↓
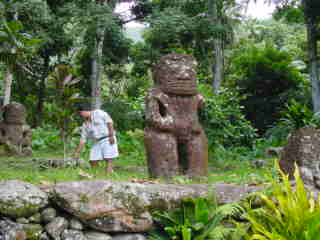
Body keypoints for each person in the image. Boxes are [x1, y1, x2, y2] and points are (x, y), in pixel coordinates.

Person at [73, 103, 119, 173]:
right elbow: (83, 140)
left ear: (83, 112)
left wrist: (111, 135)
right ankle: (96, 174)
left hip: (107, 138)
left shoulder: (99, 113)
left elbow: (110, 122)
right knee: (92, 160)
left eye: (80, 114)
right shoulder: (85, 124)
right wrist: (77, 152)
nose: (81, 116)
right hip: (97, 141)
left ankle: (108, 172)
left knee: (108, 158)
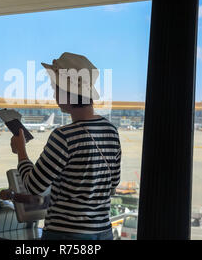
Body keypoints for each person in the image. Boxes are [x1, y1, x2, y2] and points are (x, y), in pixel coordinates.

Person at [9, 52, 122, 240]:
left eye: (55, 88)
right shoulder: (112, 131)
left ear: (67, 93)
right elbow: (113, 183)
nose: (53, 93)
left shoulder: (63, 136)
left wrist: (21, 151)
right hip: (103, 231)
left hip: (66, 234)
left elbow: (33, 186)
↑
**Problem statement:**
Set down the records again exactly as they appear, leaving each picture behind.

**Reply:**
Body keypoints for each person in the image. Boxes are [x1, y1, x2, y2] and points are (x, y), in pixel coordinates.

Person at [73, 103, 119, 173]:
right elbow: (83, 140)
left ear: (83, 112)
left wrist: (111, 135)
right ankle: (96, 174)
left hip: (107, 138)
left shoulder: (99, 113)
left elbow: (110, 122)
right knee: (92, 160)
left eye: (80, 114)
right shoulder: (85, 124)
right wrist: (77, 152)
nose: (81, 116)
right hip: (97, 141)
left ankle: (108, 172)
left knee: (108, 158)
Body keypoints for each person in the image. Boxes are [x1, y1, x2, y2] and points are (x, y), in pixel coordinates.

Person at [9, 52, 122, 240]:
left eye: (55, 88)
right shoulder: (112, 131)
left ear: (67, 93)
right elbow: (113, 183)
nose: (53, 93)
left shoulder: (63, 136)
left wrist: (21, 151)
right hip: (103, 231)
left hip: (66, 234)
left elbow: (33, 186)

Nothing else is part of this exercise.